Abstract 15950: Development of Near-Infrared Nanoprobes for in vivo Monitoring of Fibrin Deposition and Inflammatory Responses
Objective Fibrin deposition has been shown to accelerate vascular and lung inflammation. It is thus believed that the extent of fibrin accumulation determines the degree of inflammatory reactions in tissue. To test this hypothesis, fibrin-affinity nanoprobes (FNPs) were fabricated and then tested for their ability to detect and quantify both fibrin deposition and inflammatory responses in vivo.

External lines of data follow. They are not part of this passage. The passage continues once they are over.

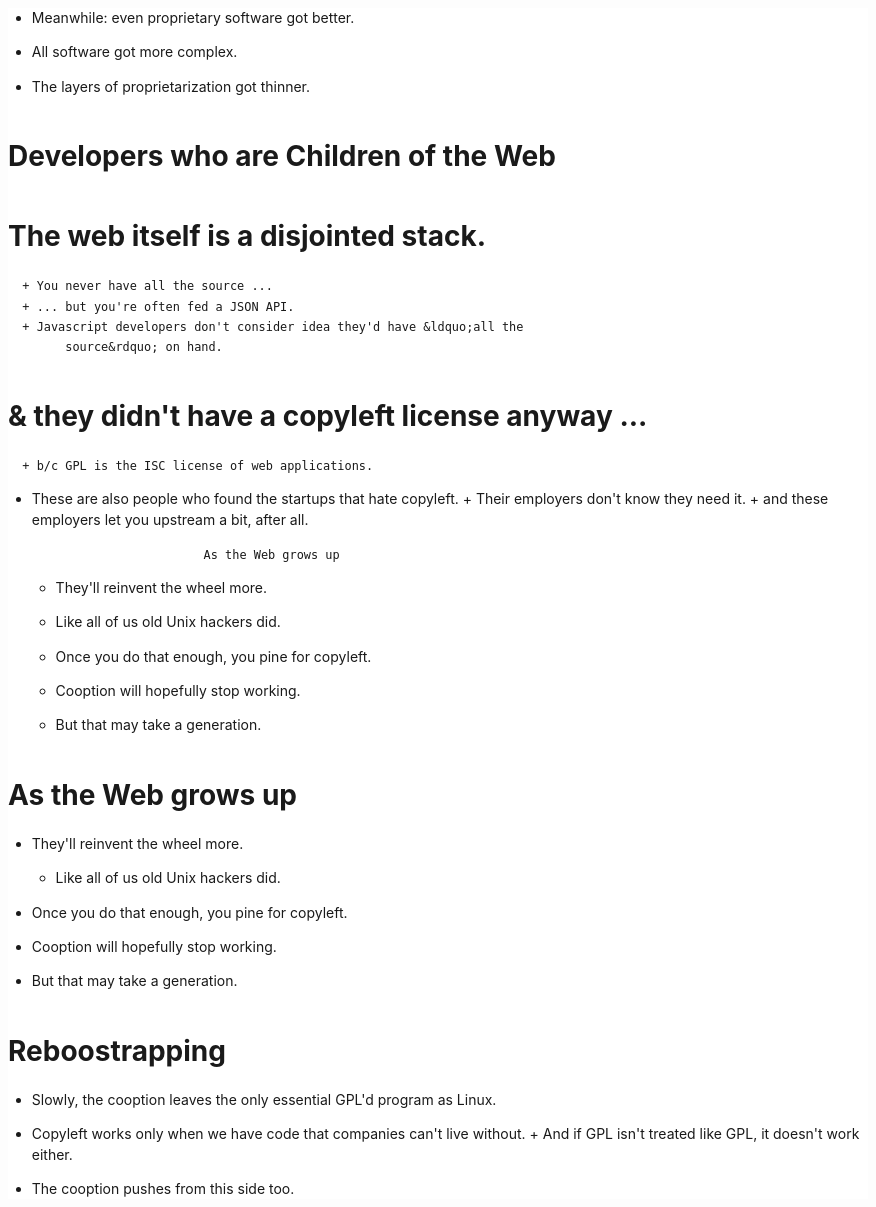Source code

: + Meanwhile: even proprietary software got better.

+ All software got more complex.

+ The layers of proprietarization got thinner.

# Developers who are Children of the Web

#  The web itself is a disjointed stack.
      + You never have all the source ...
      + ... but you're often fed a JSON API.
      + Javascript developers don't consider idea they'd have &ldquo;all the
            source&rdquo; on hand.
# &amp; they didn't have a copyleft license anyway ...
      + b/c GPL is the ISC license of web applications.

+ These are also people who found the startups that hate copyleft.
      + Their employers don't know they need it.
      + and these employers let you upstream a bit, after all.


                              As the Web grows up

     * They'll reinvent the wheel more.

     * Like all of us old Unix hackers did.

     * Once you do that enough, you pine for copyleft.

     * Cooption will hopefully stop working.

     * But that may take a generation.

# As the Web grows up

+ They'll reinvent the wheel more.
     + Like all of us old Unix hackers did.

+ Once you do that enough, you pine for copyleft.

+ Cooption will hopefully stop working.

+ But that may take a generation.

# Reboostrapping

+ Slowly, the cooption leaves the only essential GPL'd program as Linux.

+ Copyleft works only when we have code that companies can't live without.
          + And if GPL isn't treated like GPL, it doesn't work either.

+ The cooption pushes from this side too.
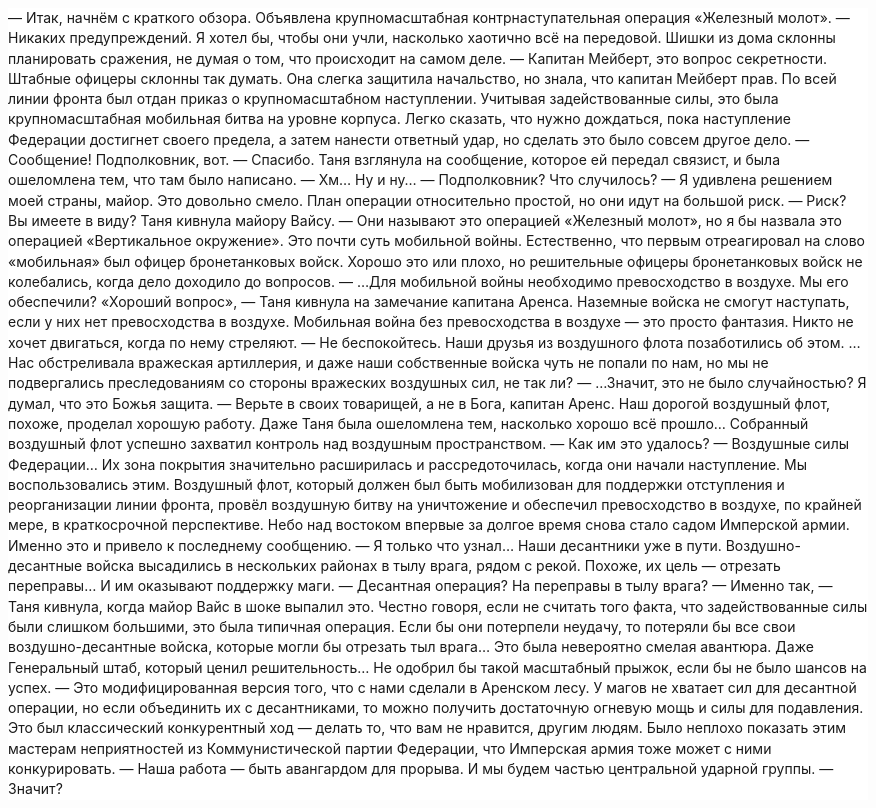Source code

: — Итак, начнём с краткого обзора. Объявлена крупномасштабная контрнаступательная операция «Железный молот».
— Никаких предупреждений. Я хотел бы, чтобы они учли, насколько хаотично всё на передовой. Шишки из дома склонны планировать сражения, не думая о том, что происходит на самом деле.
— Капитан Мейберт, это вопрос секретности. Штабные офицеры склонны так думать.
Она слегка защитила начальство, но знала, что капитан Мейберт прав.
По всей линии фронта был отдан приказ о крупномасштабном наступлении. Учитывая задействованные силы, это была крупномасштабная мобильная битва на уровне корпуса. Легко сказать, что нужно дождаться, пока наступление Федерации достигнет своего предела, а затем нанести ответный удар, но сделать это было совсем другое дело.
— Сообщение! Подполковник, вот.
— Спасибо.
Таня взглянула на сообщение, которое ей передал связист, и была ошеломлена тем, что там было написано.
— Хм… Ну и ну…
— Подполковник? Что случилось?
— Я удивлена решением моей страны, майор. Это довольно смело. План операции относительно простой, но они идут на большой риск.
— Риск? Вы имеете в виду?
Таня кивнула майору Вайсу.
— Они называют это операцией «Железный молот», но я бы назвала это операцией «Вертикальное окружение». Это почти суть мобильной войны.
Естественно, что первым отреагировал на слово «мобильная» был офицер бронетанковых войск. Хорошо это или плохо, но решительные офицеры бронетанковых войск не колебались, когда дело доходило до вопросов.
— …Для мобильной войны необходимо превосходство в воздухе. Мы его обеспечили?
«Хороший вопрос», — Таня кивнула на замечание капитана Аренса.
Наземные войска не смогут наступать, если у них нет превосходства в воздухе. Мобильная война без превосходства в воздухе — это просто фантазия. Никто не хочет двигаться, когда по нему стреляют.
— Не беспокойтесь. Наши друзья из воздушного флота позаботились об этом. …Нас обстреливала вражеская артиллерия, и даже наши собственные войска чуть не попали по нам, но мы не подвергались преследованиям со стороны вражеских воздушных сил, не так ли?
— …Значит, это не было случайностью? Я думал, что это Божья защита.
— Верьте в своих товарищей, а не в Бога, капитан Аренс. Наш дорогой воздушный флот, похоже, проделал хорошую работу.
Даже Таня была ошеломлена тем, насколько хорошо всё прошло… Собранный воздушный флот успешно захватил контроль над воздушным пространством.
— Как им это удалось?
— Воздушные силы Федерации… Их зона покрытия значительно расширилась и рассредоточилась, когда они начали наступление. Мы воспользовались этим.
Воздушный флот, который должен был быть мобилизован для поддержки отступления и реорганизации линии фронта, провёл воздушную битву на уничтожение и обеспечил превосходство в воздухе, по крайней мере, в краткосрочной перспективе. Небо над востоком впервые за долгое время снова стало садом Имперской армии.
Именно это и привело к последнему сообщению.
— Я только что узнал… Наши десантники уже в пути. Воздушно-десантные войска высадились в нескольких районах в тылу врага, рядом с рекой. Похоже, их цель — отрезать переправы… И им оказывают поддержку маги.
— Десантная операция? На переправы в тылу врага?
— Именно так, — Таня кивнула, когда майор Вайс в шоке выпалил это.
Честно говоря, если не считать того факта, что задействованные силы были слишком большими, это была типичная операция. Если бы они потерпели неудачу, то потеряли бы все свои воздушно-десантные войска, которые могли бы отрезать тыл врага… Это была невероятно смелая авантюра.
Даже Генеральный штаб, который ценил решительность… Не одобрил бы такой масштабный прыжок, если бы не было шансов на успех.
— Это модифицированная версия того, что с нами сделали в Аренском лесу. У магов не хватает сил для десантной операции, но если объединить их с десантниками, то можно получить достаточную огневую мощь и силы для подавления.
Это был классический конкурентный ход — делать то, что вам не нравится, другим людям.
Было неплохо показать этим мастерам неприятностей из Коммунистической партии Федерации, что Имперская армия тоже может с ними конкурировать.
— Наша работа — быть авангардом для прорыва. И мы будем частью центральной ударной группы.
— Значит?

Methods FNPs were produced by conjugating fibrin affinity peptide (Gly-Pro-Arg-Pro-Pro) with near infrared dye-labeled nanoprobes. The ability of FNPs to detect fibrin deposition and inflammatory responses were evaluated using various in vivo models.
Results We first assessed the efficacy of FNPs to detect fibrin deposition in vivo using polyethylene terephthalate (PET) disks-precoated with either fibrin or albumin. After being implanted subcutaneously with various treated PET disks for 24 hours, Balb/C mice were intravenously administered with FNPs. Within 2 hours of FNP administration, using a Kodak in Vivo FX imaging system, strong fluorescence was found to be associated with fibrin-coated, but not albumin-coated disk (Fig 1a). In a separate study, mice were injected with LPS to induce subcutaneous inflammation for 24 hours prior to FNPs injection. As expected, the fluorescence intensities of the LPS injection sites were significantly higher than the saline sites at all time points (Fig 1b). The average fluorescence intensities in LPS-site are ~6 folds higher than saline-controls at the 24-hour time point (Fig. 1c). In support of our hypothesis, histological analyses also revealed that, at 24 hours, the tissues surrounding the LPS accumulated significantly more (~8 folds) inflammatory cells than the saline injection site (Fig 1d).
Conclusion The results support that FNPs and fluorescence imaging technique may serve as a powerful tool to continuously monitor and quantify the extent of fibrin deposition and associated inflammatory responses in vivo.
- © 2011 by American Heart Association, Inc.